The front of Luke’s gray sweatshirt is peppered with small red dots. So are Maggie’s sleeves. Actually, they’re my sleeves. She’s wearing my knit fisherman’s sweater.

“Marty, you’re just in time,” she shouts, then bends in two, shrieking, and points her wooden spoon at a red circle newly arrived on Luke’s cheek.

“Ow, that’s hot. It’s not funny.” Luke launches into a laughing fit of his own, though, holding his arms in front of his face as if shielding himself from enemy gunfire.

Just in time or not, I decide to get out of my suit before going anywhere near either one of them. Maggie and Luke continue shouting in the kitchen, each of them giving the other instructions on what to do next, while I change into old jeans and a warm sweater. The clanging of pots is followed by a sound that might be Niagara Falls. I hope some of it went into the sink.

By the time I get back to the kitchen, things have calmed down and the food is actually on the table. The kerosene lamp is lit and two Christmas candles left over from last year are glowing amid the bowls. Maggie is already seated, beaming at her handiwork. Luke holds a chair for me, kitchen towel draped over his arm, as if he’s the maître d’. Never mind the red polka dots.

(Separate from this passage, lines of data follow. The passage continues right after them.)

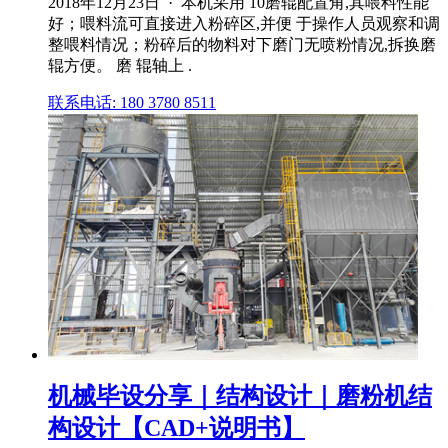
2018年12月23日 · 本机采用 10磨辊配置角,其喂料性能
好；喂料流可直接进入粉碎区,并便 于操作人员观察和调
整喂料情况；粉碎后的物料对下磨门无喷粉情况,拆换磨
辊方便。 磨 辊轴上 .
联系电话: 180 3780 8511
机械毕设分享｜结构设计｜磨粉机结
构设计【CAD+说明书】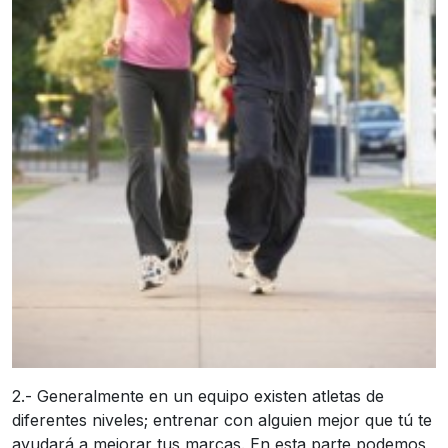
2.- Generalmente en un equipo existen atletas de
diferentes niveles; entrenar con alguien mejor que tú te
ayudará a mejorar tus marcas. En esta parte podemos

It’s quite a spread. A steaming bowl of linguine, a fresh garden salad, even garlic bread. I realize I must be ravenous. The Ragú smells divine.

The self-appointed maître d’ pours a glass of Chianti for me, then awaits my approval, as if I might send it back for another vintage. “Sit,” I tell him.

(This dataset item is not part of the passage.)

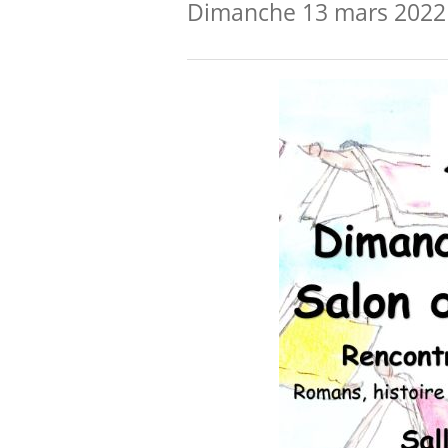
Dimanche 13 mars 2022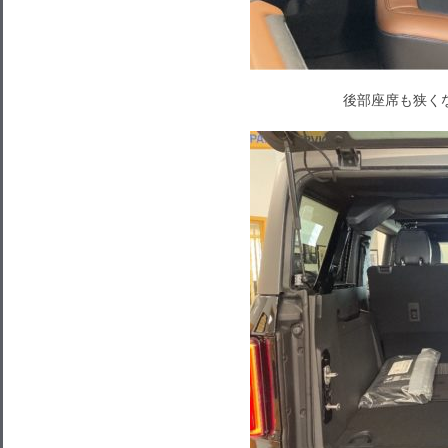
後部座席も狭く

“I’d have made meatballs,” Maggie says, “but there wasn’t any meat.”

A good mother would have meat in the house.

“And I’d have made cookies,” she adds, “but there weren’t any eggs.”

Even a mediocre mother would have eggs on hand.

“This is wonderful,” I tell her. “We don’t need another thing.”

Luke clears his throat and arches his eyebrows at me. Meatballs and cookies sound good to him. I pass him the pasta.

“Maggie, you’re quite a cook. How did you learn?”

She shrugs, a pleased smile on her face. “I cook on Sundays,” she says. “Howard always eats with his poker buddies on Sundays, so it’s just Mom and me home for dinner. Mom says I shouldn’t cook when Howard’s home. He gets mad if anything goes wrong.”

Howard Davis was quite an addition to that household.

Luke reaches for the bread basket, shaking his head. His expression tells me he knows all about Howard Davis. He and Maggie have been talking. Good. Maggie’s going to need a friend in the months ahead. And when it comes to being a friend, Luke is the best.